— Start of Selected text —

Roberto Kompany Senior Analyst, Research

"Mobile operators must introduce automation (including AI) to reduce network opex by 2022, but 56% of mobile operators worldwide have little or no automation in their networks as yet."

Many mobile network operators (MNOs) are apprehensive about 5G because their plans to serve the growing demand for network capacity must balance investment in new technology with investment in 4G networks in an environment where ARPU (average revenue per user) has been flat or declining. To complicate matters further, 5G networks will need a far larger number of network elements, such as cell sites and antennas, each of which will be more configurable and more complex to manage manually than past generations of equipment. This article explains how Huawei, as announced at the recent Global Mobile Broadband Forum (GMBBF) 2018, plans to help MNOs to create 'autonomous driving' mobile networks that can be planned, deployed, provisioned, maintained and optimised more efficiently than today's mobile networks.

The RAN is the biggest contributor to mobile network opex

Mobile networks are distributed by nature. They comprise thousands of sites, which require mostly manual design, installation, maintenance and ongoing optimisation. In the past, a new generation of mobile network technology has delivered improved operational productivity, mainly through spectrum and related efficiencies. For example, the opex per site for 4G RAN is, on average, 34% lower than that for an equivalent 3G network. However, each new generation, has brought diminishing opex returns from the radio upgrade, and these savings have been offset by the need to invest in greater coverage (more sites) and capacity per site, thereby driving up the absolute network opex.

Figure 1 indicates the typical breakdown of mobile network opex spending in 2018, where the radio access network (RAN) lifecycle tasks account for 29%, plus a sizeable piece of the 12% spent on network support and maintenance.

— End of Selected text —

#### [Aim A]
Find each line of the rows that contains the word "moved" and copy those lines.
The rows have no connection to the article on mobile network opex.

— Start of Information shown —

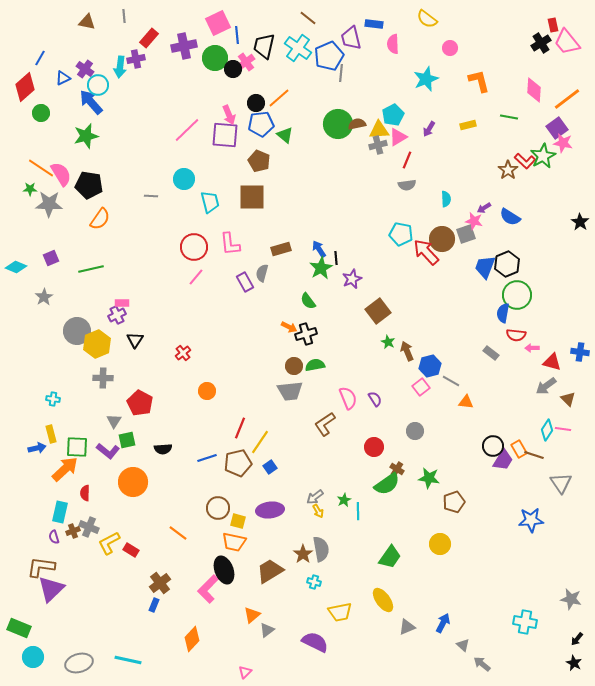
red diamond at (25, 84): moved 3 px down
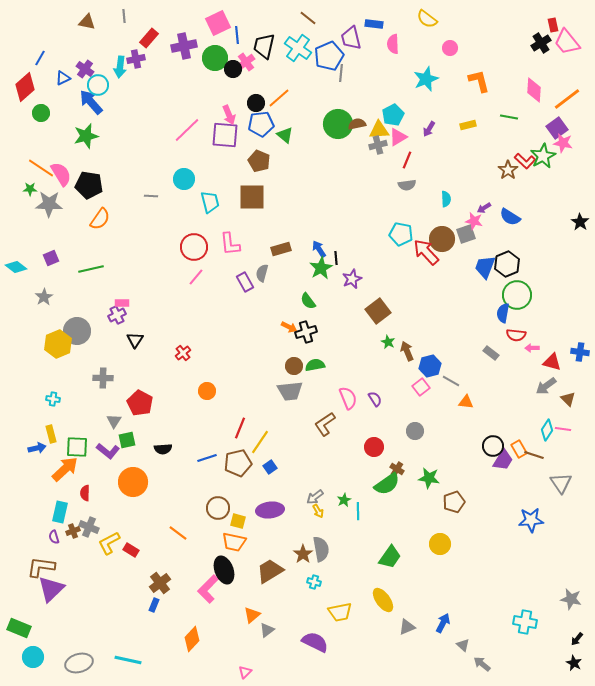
cyan diamond at (16, 267): rotated 15 degrees clockwise
black cross at (306, 334): moved 2 px up
yellow hexagon at (97, 344): moved 39 px left
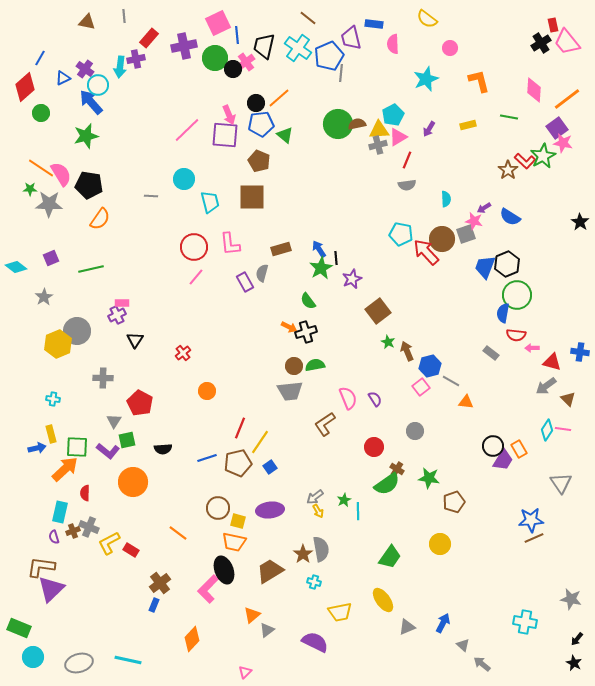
brown line at (534, 455): moved 83 px down; rotated 42 degrees counterclockwise
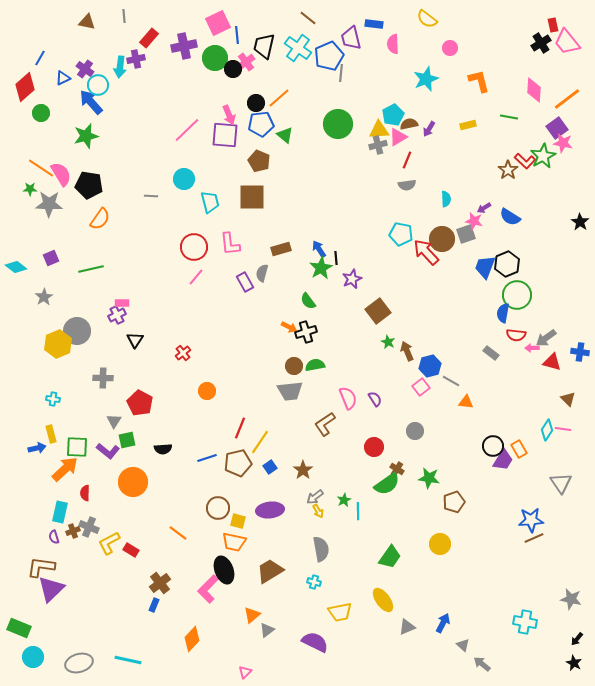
brown semicircle at (357, 124): moved 52 px right
gray arrow at (546, 386): moved 48 px up
brown star at (303, 554): moved 84 px up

— End of Information shown —

#### [Aim B]
Set down word for word the portion of the article on mobile network opex between "Mobile networks are" and "absolute network opex.", inclusive.

#### [Exercise result A]
red diamond at (25, 84): moved 3 px down
black cross at (306, 334): moved 2 px up
yellow hexagon at (97, 344): moved 39 px left
brown line at (534, 455): moved 83 px down; rotated 42 degrees counterclockwise
brown semicircle at (357, 124): moved 52 px right
gray arrow at (546, 386): moved 48 px up
brown star at (303, 554): moved 84 px up

#### [Exercise result B]
Mobile networks are distributed by nature. They comprise thousands of sites, which require mostly manual design, installation, maintenance and ongoing optimisation. In the past, a new generation of mobile network technology has delivered improved operational productivity, mainly through spectrum and related efficiencies. For example, the opex per site for 4G RAN is, on average, 34% lower than that for an equivalent 3G network. However, each new generation, has brought diminishing opex returns from the radio upgrade, and these savings have been offset by the need to invest in greater coverage (more sites) and capacity per site, thereby driving up the absolute network opex.